Associated mathematical problems arise in functional and non-smooth analysis, the theory and numerical analysis of nonlinear partial differential equations, inverse problems, harmonic, stochastic, and statistical analysis, and optimization, just to name a few. Applications of mathematical imaging are profound and arise in biomedicine, material sciences, astronomy, digital humanities, as well as many technological developments such as autonomous driving, facial screening and many more. 

In this talk I will discuss my perspective onto mathematical imaging, share my fascination and vision for the subject.

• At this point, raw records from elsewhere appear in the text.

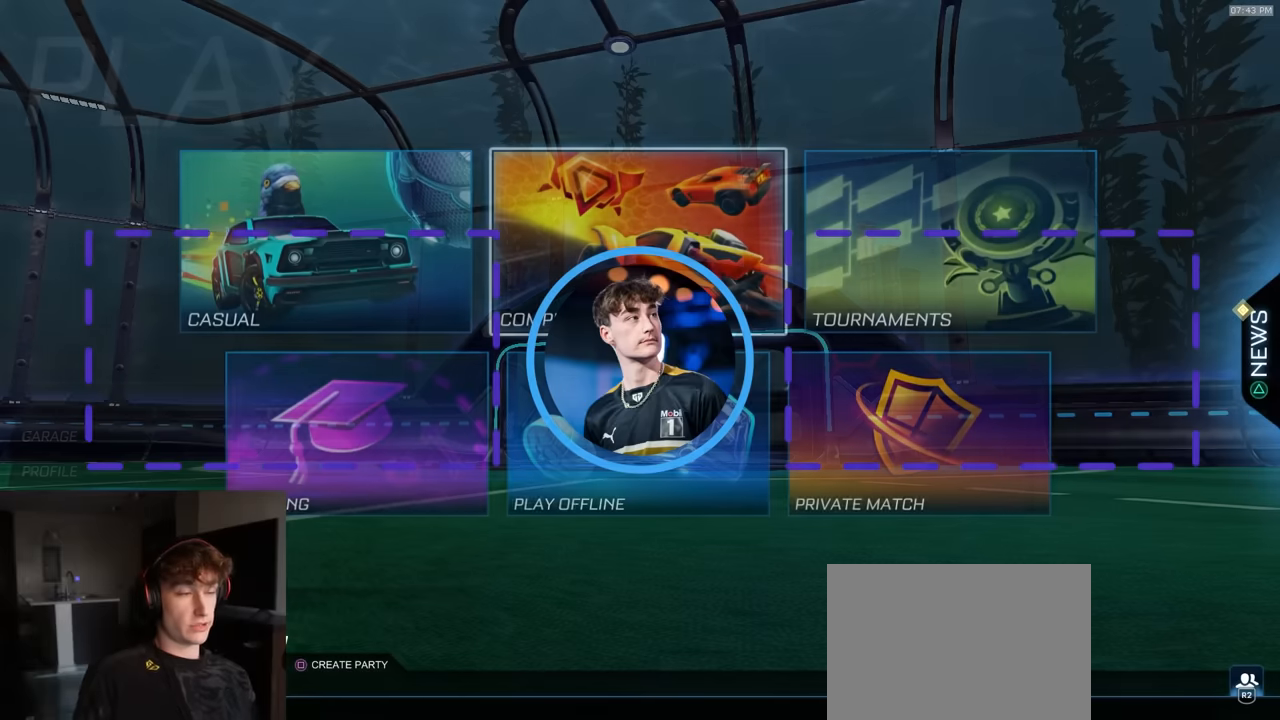
{"buttons": [], "left_stick": "center", "right_stick": "center", "events": [[333, "CROSS", "down"], [483, "CROSS", "up"]]}
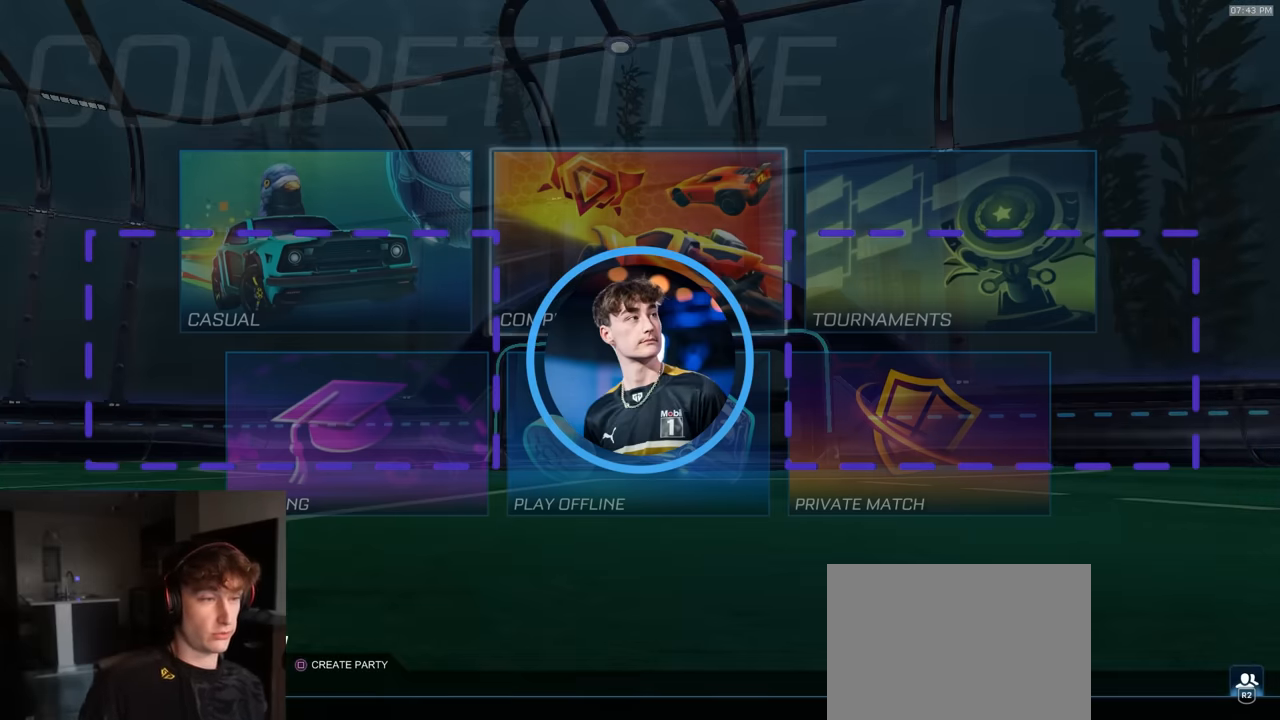
{"buttons": ["CIRCLE"], "left_stick": "center", "right_stick": "center", "events": [[200, "CIRCLE", "down"], [283, "CIRCLE", "up"], [350, "CIRCLE", "down"], [433, "CIRCLE", "up"], [450, "CIRCLE", "down"]]}
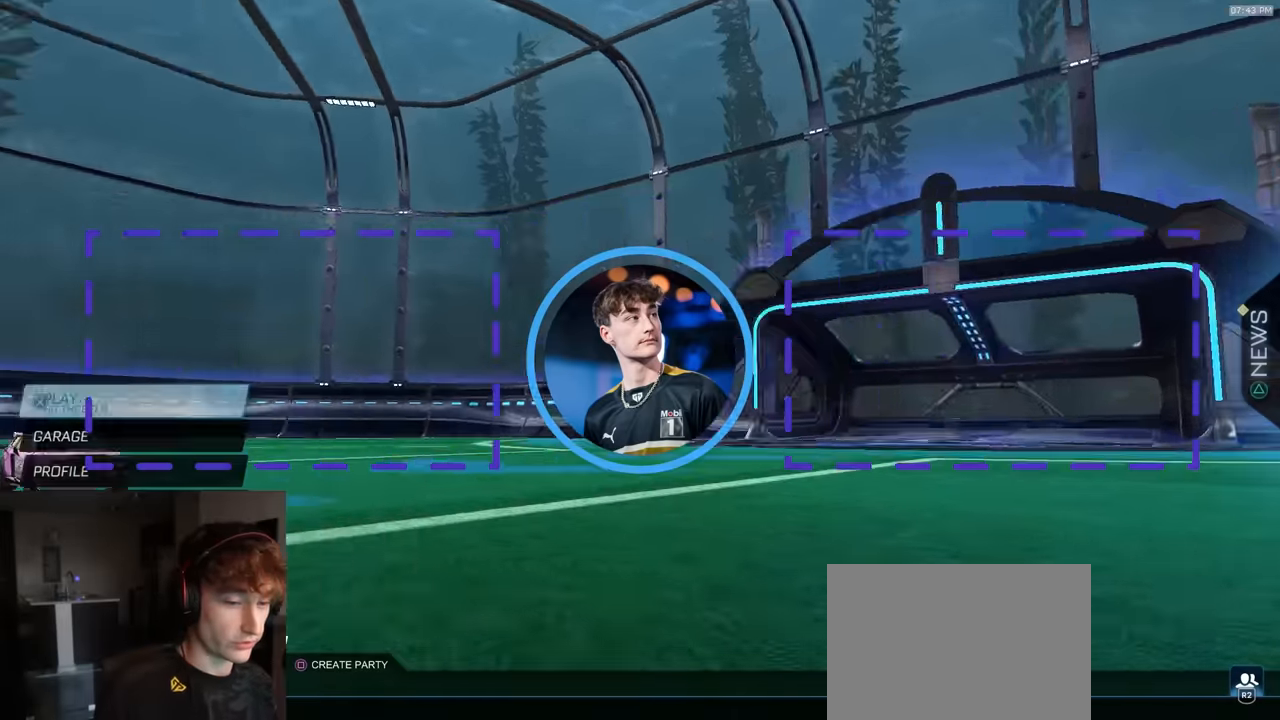
{"buttons": [], "left_stick": "center", "right_stick": "center", "events": [[200, "CIRCLE", "up"]]}
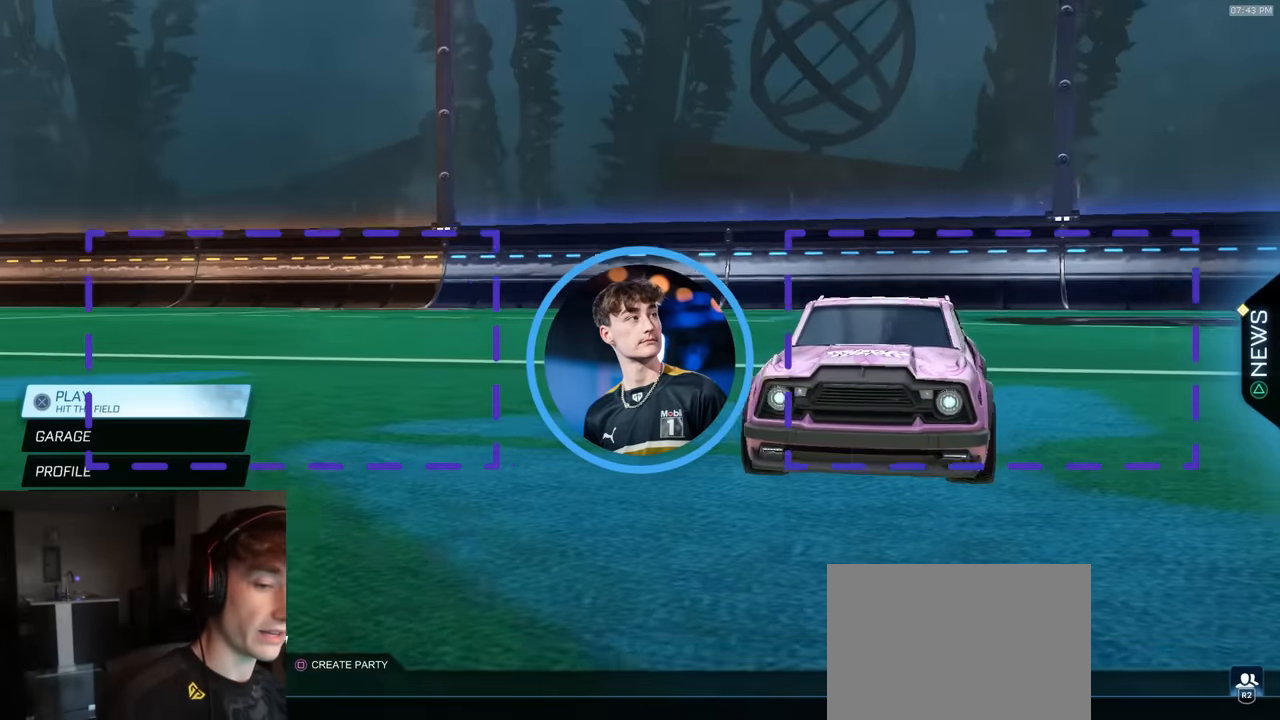
{"buttons": [], "left_stick": "center", "right_stick": "center", "events": []}
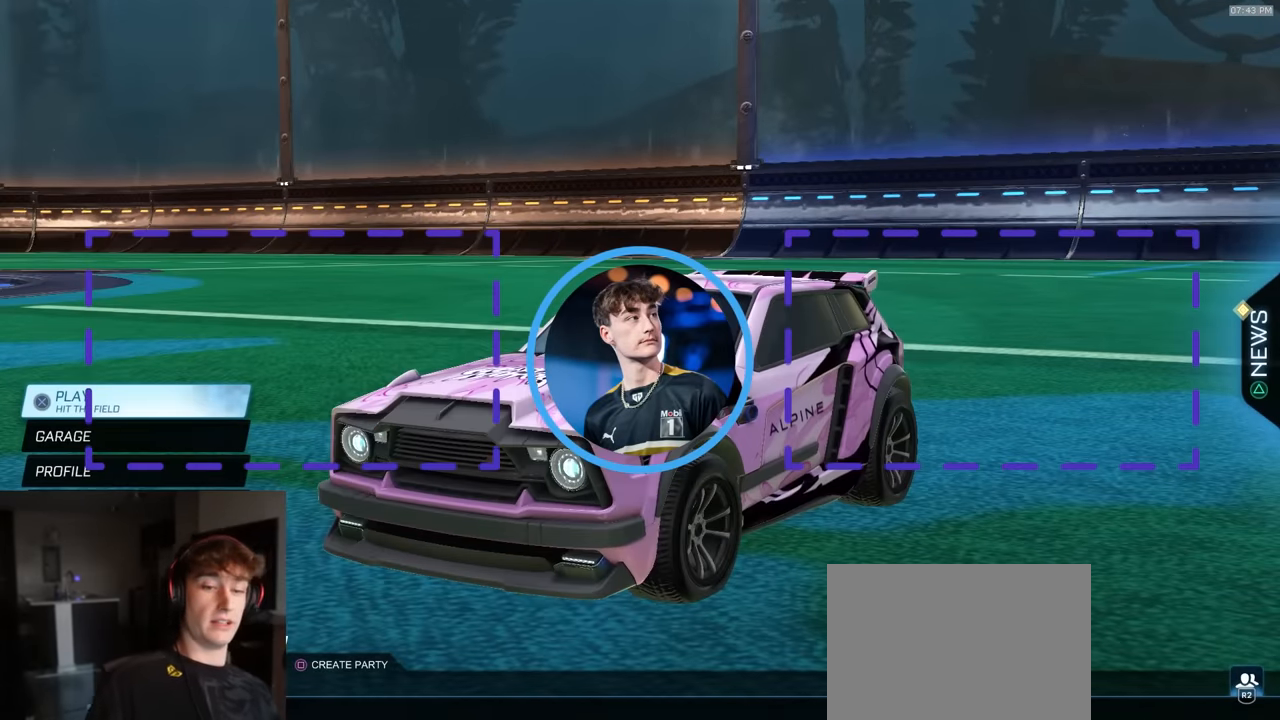
{"buttons": [], "left_stick": "center", "right_stick": "center", "events": []}
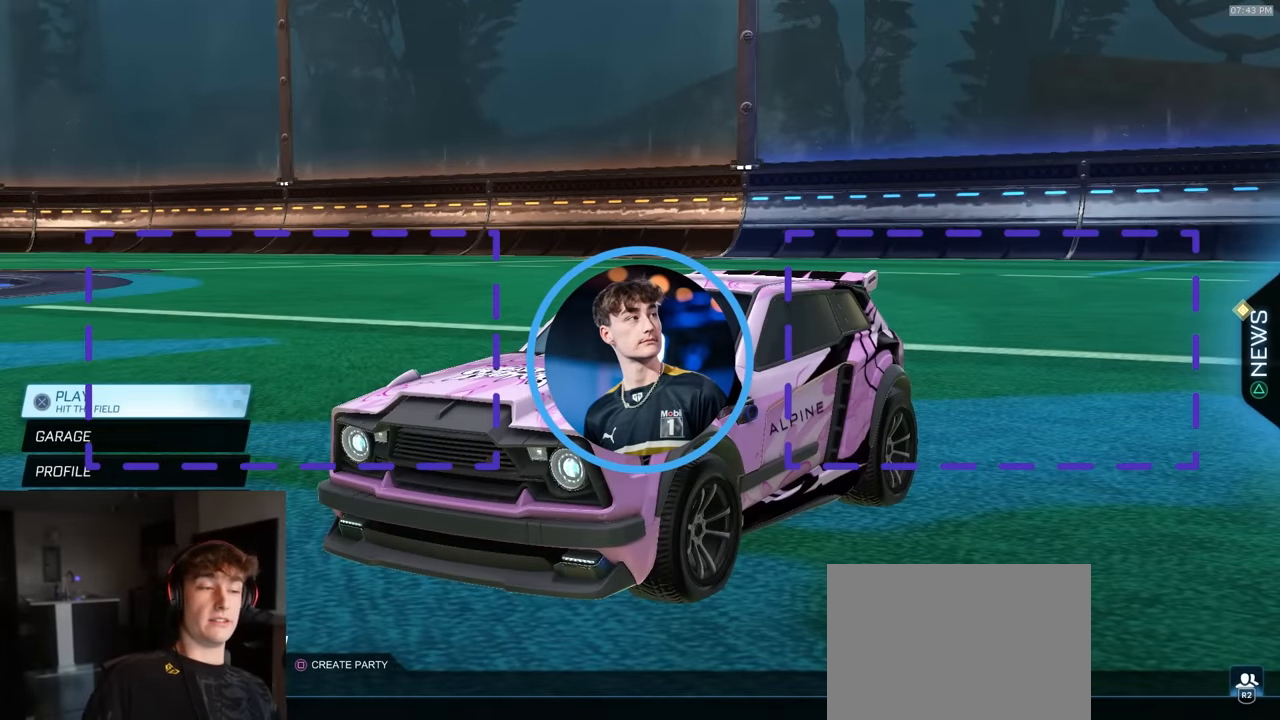
{"buttons": [], "left_stick": "center", "right_stick": "center", "events": []}
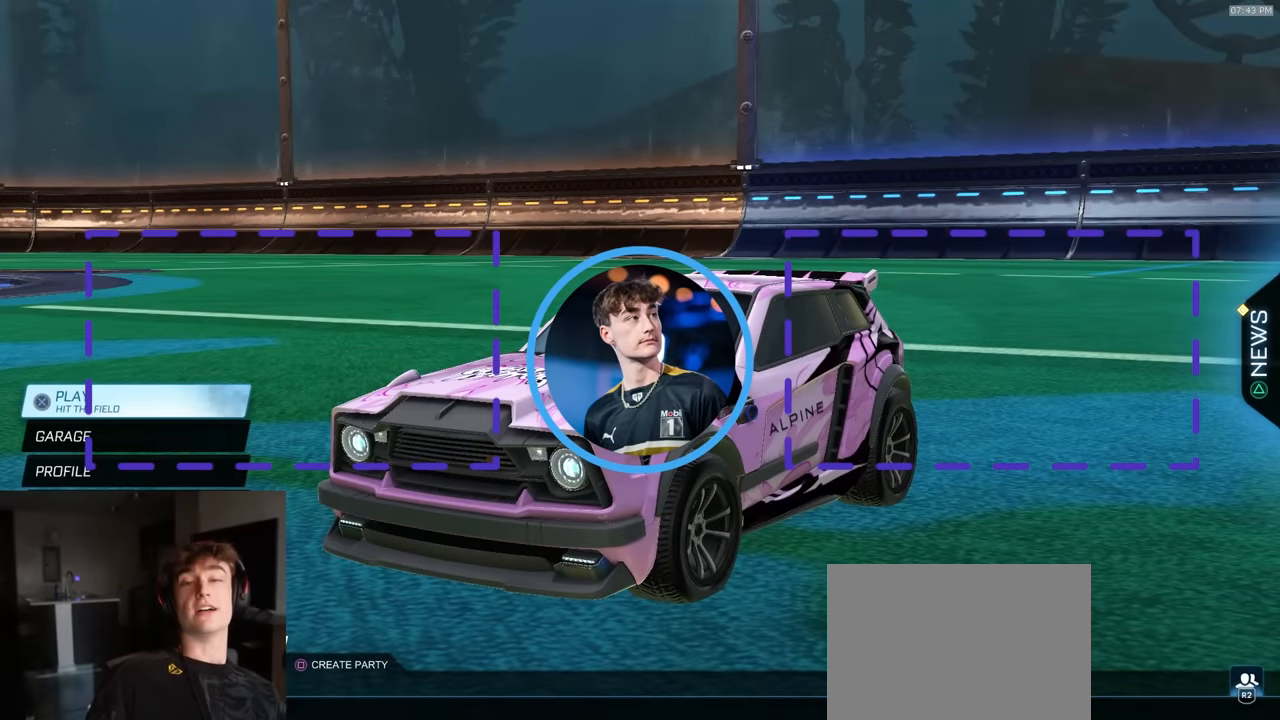
{"buttons": [], "left_stick": "center", "right_stick": "center", "events": []}
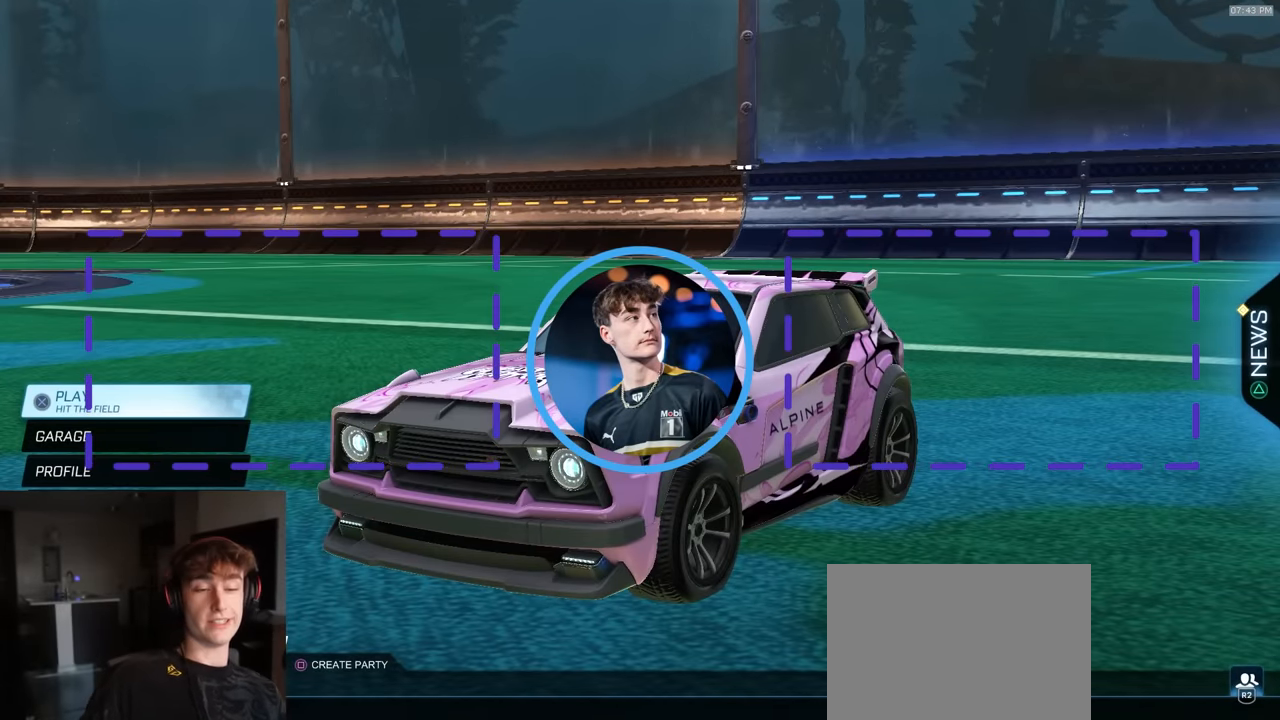
{"buttons": [], "left_stick": "center", "right_stick": "center", "events": []}
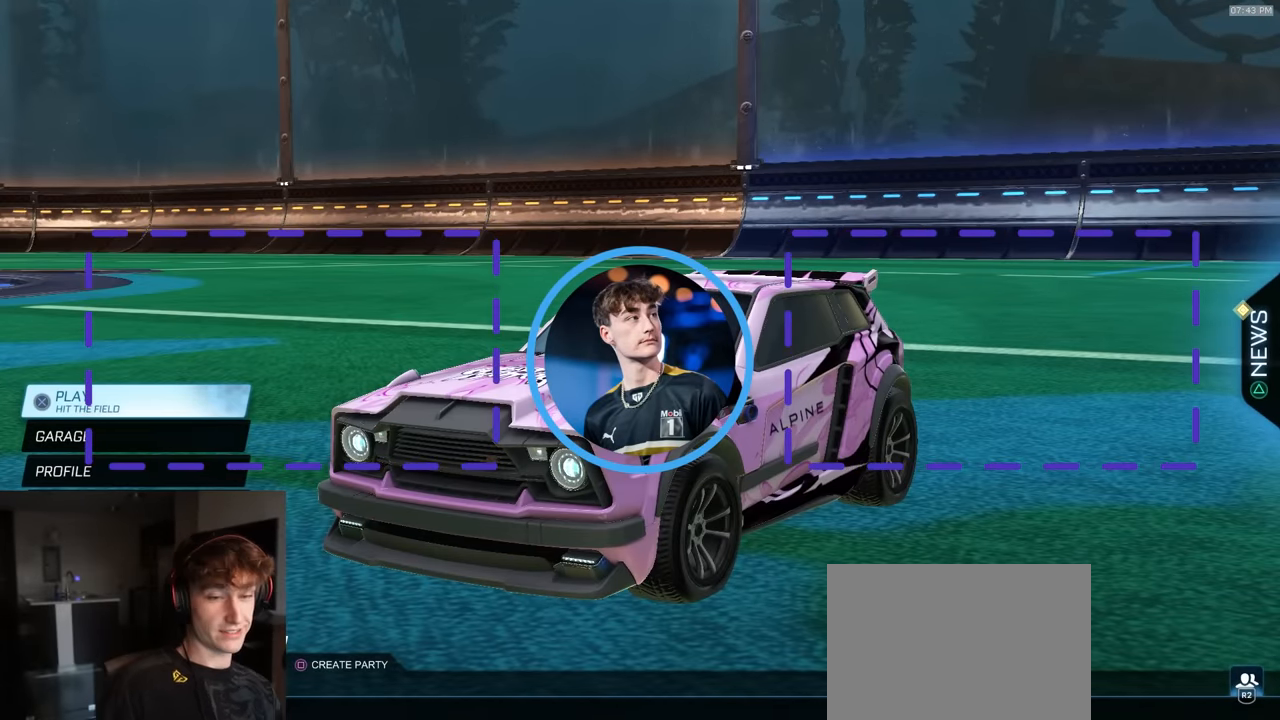
{"buttons": [], "left_stick": "center", "right_stick": "center", "events": []}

I will then zoom into structure-preserving deep learning and its relevance for solving inverse imaging problems.

Enforcing conservation laws and dissipation inequalities via auxiliary variables
Patrick E. Farrell, University of Oxford

Abstract:
We propose a general strategy for enforcing multiple conservation laws and dissipation inequalities in the numerical solution of initial value problems. The key idea is to represent the conservation law or dissipation inequality by means of its associated test function; we introduce auxiliary variables representing the projection onto a discrete test set, and modify the equation to use these new variables. We demonstrate the ideas by generalizing to arbitrary order the energy-dissipating and helicity-tracking scheme of Rebholz for the incompressible Navier–Stokes equations, and by devising a novel time discretization of the compressible Navier–Stokes equations that for the first time conserves mass, momentum, and energy, while probably dissipating entropy.

Modeling neurodegenerative disease
Paola F. Antonietti from Politecnico di Milano

Abstract:
Neurodegenerative diseases (NDs) are complex disorders that mainly affect neurons in the brain and nervous system, resulting in progressive functional decline and structural deterioration. A common pathological hallmark among various NDs is the accumulation of disease-specific misfolded and aggregated proteins, such as amyloid-beta and tau in Alzheimer's disease and α-synuclein in Parkinson's disease. This talk centers on the mathematical and numerical modeling of the fundamental mechanisms that drive and sustain neurodegeneration.

First, we discuss the dynamics of misfolded protein modeling using increasingly complex mathematical models. We develop and analyze high-order discontinuous Galerkin methods on polyhedral grids (PolyDG) to simulate these processes accurately. In the second part of the talk, we present mathematical and computational models of waste clearance mechanisms in the brain, which are critical to the onset and progression of neurodegenerative diseases (NDs). Specifically, we investigate glymphatic and cerebrospinal fluid dynamics and their roles in neurodegenerative processes. Furthermore, we discuss modeling seizure dynamics, focusing on their interplay with pathological protein accumulation. We present numerical simulations based on patient-specific brain geometries reconstructed from clinical imaging data, providing insights into the complex interactions involved in neurodegeneration.

Control and Machine Learning
Enrique Zuazua, Friedrich-Alexander-Universität Erlangen-Nürnberg

Abstract:
Systems control, or cybernetics—a term first coined by Ampère and later popularized by Norbert Wiener—refers to the science of control and communication in animals and machines. The pursuit of this field dates back to antiquity, driven by the desire to create machines that autonomously perform human tasks, thereby enhancing freedom and efficiency.

The objectives of control systems closely parallel those of modern Artificial Intelligence (AI), illustrating both the profound unity within Mathematics and its extraordinary capacity to describe natural phenomena and drive technological innovation.

In this lecture, we will explore the connections between these mathematical disciplines and their broader implications. We will also discuss our recent work addressing two fundamental questions: Why does Machine Learning perform so effectively? And how can data-driven insights be integrated into the classical applied mathematics framework, particularly in the context of Partial Differential Equations (PDE) and numerical methods? This effort is leading us to a new emerging field of PDE+D(ata) in parallel to the development of new Digital Twins technologies.